A apuração sobre pessoas com foro privilegiado, como políticos e autoridades que têm o direito de serem julgados diretamente pelo STF, continuaria sob a relatoria do ministro Dias Toffoli. Já as investigações envolvendo pessoas sem esse privilégio, além da análise de crimes financeiros de caráter mais técnico, seriam encaminhadas à Justiça Federal em São Paulo.

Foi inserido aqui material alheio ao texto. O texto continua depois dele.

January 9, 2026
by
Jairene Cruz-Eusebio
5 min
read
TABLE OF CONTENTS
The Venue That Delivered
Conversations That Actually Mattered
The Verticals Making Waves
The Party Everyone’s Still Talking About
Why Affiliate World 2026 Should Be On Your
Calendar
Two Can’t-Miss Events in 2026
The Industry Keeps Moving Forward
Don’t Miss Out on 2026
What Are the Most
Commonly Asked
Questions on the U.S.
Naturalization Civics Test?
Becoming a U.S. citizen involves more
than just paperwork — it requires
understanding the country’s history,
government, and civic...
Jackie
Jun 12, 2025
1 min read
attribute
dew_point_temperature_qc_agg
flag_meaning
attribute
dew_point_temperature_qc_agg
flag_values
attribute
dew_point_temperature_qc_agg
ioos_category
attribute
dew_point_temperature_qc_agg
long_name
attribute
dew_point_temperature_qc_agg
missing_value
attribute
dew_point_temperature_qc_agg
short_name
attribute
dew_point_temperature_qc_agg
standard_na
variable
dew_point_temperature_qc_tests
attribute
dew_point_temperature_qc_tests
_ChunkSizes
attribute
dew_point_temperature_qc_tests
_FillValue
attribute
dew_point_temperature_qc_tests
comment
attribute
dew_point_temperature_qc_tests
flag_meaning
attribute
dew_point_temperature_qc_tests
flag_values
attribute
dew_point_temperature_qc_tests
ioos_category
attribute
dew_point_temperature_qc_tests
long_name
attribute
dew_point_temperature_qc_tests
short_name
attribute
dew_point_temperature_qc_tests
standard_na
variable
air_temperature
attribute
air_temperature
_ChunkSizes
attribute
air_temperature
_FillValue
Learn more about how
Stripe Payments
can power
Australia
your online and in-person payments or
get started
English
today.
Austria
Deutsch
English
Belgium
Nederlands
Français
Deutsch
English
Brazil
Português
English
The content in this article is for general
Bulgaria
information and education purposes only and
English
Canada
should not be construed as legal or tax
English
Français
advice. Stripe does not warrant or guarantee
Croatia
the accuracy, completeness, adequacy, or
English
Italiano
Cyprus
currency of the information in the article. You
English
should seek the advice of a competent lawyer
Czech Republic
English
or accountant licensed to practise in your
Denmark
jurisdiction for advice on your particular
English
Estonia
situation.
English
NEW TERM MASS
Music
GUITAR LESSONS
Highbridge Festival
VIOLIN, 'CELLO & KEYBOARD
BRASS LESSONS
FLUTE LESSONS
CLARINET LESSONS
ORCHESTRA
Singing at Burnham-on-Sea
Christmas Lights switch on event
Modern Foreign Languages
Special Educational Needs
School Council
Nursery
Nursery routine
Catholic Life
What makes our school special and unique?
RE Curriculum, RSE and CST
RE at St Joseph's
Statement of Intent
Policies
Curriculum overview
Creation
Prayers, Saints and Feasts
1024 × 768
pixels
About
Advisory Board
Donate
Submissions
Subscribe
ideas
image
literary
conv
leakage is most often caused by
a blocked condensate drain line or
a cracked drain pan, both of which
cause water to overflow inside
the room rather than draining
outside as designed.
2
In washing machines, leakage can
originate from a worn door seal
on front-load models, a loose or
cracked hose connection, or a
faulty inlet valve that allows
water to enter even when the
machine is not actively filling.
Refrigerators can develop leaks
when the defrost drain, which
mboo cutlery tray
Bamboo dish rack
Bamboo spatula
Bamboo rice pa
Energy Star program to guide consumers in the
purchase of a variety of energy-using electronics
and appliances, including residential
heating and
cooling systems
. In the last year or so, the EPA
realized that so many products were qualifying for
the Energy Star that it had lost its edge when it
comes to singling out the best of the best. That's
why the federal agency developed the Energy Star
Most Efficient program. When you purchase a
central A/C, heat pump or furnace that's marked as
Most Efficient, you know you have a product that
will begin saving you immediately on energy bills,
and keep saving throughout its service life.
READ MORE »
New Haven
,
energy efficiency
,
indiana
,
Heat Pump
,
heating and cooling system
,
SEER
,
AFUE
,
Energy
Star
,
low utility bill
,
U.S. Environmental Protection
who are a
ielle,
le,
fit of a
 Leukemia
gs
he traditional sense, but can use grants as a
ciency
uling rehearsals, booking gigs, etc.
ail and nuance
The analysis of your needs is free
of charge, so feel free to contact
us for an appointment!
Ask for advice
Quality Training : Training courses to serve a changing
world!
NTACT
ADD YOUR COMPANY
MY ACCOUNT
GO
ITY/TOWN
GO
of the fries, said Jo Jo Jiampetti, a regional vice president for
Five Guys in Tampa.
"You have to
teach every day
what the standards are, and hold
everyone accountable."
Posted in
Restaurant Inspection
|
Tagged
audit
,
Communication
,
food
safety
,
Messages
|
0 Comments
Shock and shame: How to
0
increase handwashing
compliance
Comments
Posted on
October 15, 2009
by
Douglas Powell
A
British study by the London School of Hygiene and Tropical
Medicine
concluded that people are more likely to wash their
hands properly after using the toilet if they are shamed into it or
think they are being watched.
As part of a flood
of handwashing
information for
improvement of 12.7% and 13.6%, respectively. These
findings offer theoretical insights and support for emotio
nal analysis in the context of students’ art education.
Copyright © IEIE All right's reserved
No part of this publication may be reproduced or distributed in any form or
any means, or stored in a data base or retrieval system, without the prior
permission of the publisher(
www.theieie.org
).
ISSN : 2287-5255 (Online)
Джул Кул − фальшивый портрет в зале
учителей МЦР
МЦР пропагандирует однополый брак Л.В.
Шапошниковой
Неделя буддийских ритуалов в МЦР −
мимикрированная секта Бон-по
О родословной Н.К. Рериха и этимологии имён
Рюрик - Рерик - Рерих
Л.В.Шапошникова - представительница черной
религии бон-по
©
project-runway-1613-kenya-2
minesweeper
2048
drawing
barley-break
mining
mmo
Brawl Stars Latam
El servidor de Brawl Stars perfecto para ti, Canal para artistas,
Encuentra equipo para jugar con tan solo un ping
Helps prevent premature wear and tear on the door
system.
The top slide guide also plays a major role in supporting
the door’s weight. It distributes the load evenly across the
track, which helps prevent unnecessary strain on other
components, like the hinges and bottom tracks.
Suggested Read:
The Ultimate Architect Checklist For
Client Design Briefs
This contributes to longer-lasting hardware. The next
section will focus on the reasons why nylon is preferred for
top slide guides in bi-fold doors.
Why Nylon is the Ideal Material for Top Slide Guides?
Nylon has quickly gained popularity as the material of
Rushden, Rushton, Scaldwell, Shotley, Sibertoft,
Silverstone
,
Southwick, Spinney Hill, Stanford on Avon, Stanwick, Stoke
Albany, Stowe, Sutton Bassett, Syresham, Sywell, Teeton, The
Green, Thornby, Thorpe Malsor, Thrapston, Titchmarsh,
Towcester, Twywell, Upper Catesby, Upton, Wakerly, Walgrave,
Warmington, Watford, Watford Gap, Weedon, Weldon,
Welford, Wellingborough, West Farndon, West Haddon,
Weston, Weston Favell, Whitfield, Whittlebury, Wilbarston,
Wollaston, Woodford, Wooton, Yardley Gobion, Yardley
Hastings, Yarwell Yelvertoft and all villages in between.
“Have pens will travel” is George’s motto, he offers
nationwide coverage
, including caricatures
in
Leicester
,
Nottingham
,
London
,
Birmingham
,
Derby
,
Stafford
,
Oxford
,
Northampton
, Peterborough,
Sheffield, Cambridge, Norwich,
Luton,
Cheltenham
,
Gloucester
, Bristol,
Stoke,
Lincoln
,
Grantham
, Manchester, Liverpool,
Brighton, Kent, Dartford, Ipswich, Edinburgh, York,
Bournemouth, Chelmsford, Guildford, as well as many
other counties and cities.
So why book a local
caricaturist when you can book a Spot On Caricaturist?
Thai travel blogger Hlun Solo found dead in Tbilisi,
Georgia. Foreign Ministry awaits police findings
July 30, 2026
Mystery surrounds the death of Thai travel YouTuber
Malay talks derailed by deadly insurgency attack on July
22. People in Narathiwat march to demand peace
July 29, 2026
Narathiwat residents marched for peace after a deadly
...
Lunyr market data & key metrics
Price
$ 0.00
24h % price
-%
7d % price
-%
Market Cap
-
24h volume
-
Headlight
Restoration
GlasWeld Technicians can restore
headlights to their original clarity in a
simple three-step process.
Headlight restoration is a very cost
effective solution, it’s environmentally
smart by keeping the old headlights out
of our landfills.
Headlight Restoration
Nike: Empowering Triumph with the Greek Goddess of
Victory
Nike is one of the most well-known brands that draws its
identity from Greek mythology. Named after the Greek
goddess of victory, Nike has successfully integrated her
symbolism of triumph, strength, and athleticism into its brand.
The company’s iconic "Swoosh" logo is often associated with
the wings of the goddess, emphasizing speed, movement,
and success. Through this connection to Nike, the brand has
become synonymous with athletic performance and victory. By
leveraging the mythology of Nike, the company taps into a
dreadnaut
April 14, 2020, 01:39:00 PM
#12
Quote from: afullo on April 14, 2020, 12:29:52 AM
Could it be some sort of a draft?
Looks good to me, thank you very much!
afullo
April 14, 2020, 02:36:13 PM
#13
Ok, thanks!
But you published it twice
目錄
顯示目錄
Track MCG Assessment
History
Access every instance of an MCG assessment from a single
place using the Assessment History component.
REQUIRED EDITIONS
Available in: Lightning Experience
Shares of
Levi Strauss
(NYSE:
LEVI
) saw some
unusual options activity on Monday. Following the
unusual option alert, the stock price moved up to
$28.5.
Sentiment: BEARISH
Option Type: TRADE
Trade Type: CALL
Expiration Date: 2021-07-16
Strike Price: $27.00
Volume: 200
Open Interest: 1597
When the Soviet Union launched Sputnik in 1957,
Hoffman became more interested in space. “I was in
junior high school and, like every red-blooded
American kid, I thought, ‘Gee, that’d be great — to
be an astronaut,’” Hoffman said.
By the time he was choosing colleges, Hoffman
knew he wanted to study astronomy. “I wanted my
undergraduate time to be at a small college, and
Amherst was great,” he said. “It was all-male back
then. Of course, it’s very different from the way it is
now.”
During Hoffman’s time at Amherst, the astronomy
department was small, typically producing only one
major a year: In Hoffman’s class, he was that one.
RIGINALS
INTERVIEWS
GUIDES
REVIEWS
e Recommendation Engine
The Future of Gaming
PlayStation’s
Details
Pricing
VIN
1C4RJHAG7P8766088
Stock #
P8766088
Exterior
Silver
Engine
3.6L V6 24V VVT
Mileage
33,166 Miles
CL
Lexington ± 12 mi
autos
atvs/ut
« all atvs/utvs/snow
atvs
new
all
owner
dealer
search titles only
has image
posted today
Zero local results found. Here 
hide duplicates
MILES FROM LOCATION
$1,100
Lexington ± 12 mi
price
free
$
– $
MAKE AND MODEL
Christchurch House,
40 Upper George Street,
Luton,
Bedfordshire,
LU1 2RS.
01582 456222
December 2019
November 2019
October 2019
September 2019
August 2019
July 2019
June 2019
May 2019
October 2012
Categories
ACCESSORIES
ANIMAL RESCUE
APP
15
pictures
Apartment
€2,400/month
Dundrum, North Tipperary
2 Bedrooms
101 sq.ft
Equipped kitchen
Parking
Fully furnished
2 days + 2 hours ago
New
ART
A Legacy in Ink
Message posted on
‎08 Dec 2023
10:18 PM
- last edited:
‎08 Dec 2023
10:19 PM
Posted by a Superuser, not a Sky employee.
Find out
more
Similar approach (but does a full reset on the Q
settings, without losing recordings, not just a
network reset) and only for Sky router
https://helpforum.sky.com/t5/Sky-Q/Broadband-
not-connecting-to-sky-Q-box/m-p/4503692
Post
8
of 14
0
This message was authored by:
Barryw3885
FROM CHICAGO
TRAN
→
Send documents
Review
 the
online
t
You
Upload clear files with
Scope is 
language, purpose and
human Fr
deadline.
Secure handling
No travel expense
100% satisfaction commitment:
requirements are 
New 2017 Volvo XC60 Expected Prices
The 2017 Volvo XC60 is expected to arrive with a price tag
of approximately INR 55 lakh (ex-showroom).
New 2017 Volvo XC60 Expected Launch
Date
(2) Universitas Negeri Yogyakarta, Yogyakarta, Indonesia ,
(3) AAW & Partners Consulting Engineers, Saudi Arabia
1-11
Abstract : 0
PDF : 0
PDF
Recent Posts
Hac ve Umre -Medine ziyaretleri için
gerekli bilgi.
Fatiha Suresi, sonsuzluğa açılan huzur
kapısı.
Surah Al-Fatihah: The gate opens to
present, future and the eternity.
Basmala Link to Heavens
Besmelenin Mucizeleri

A condução do caso no Supremo provocou uma forte onda de críticas, especialmente em relação à imparcialidade da Corte e ao sigilo excessivo imposto ao processo, apesar de seu evidente interesse público. Ao dividir o inquérito, Toffoli busca reduzir a pressão sobre o STF e sinalizar uma descentralização das decisões, alternativa que conta com o apoio do ministro Gilmar Mendes.
Entre as principais queixas à Corte estão o fato de o STF ter assumido um caso que, inicialmente, não envolvia investigados com foro privilegiado e a decretação de sigilo máximo sobre o processo. Investigadores da Polícia Federal também relatam desconforto com a centralização das decisões no Supremo e apontam dificuldades para avançar em determinadas diligências.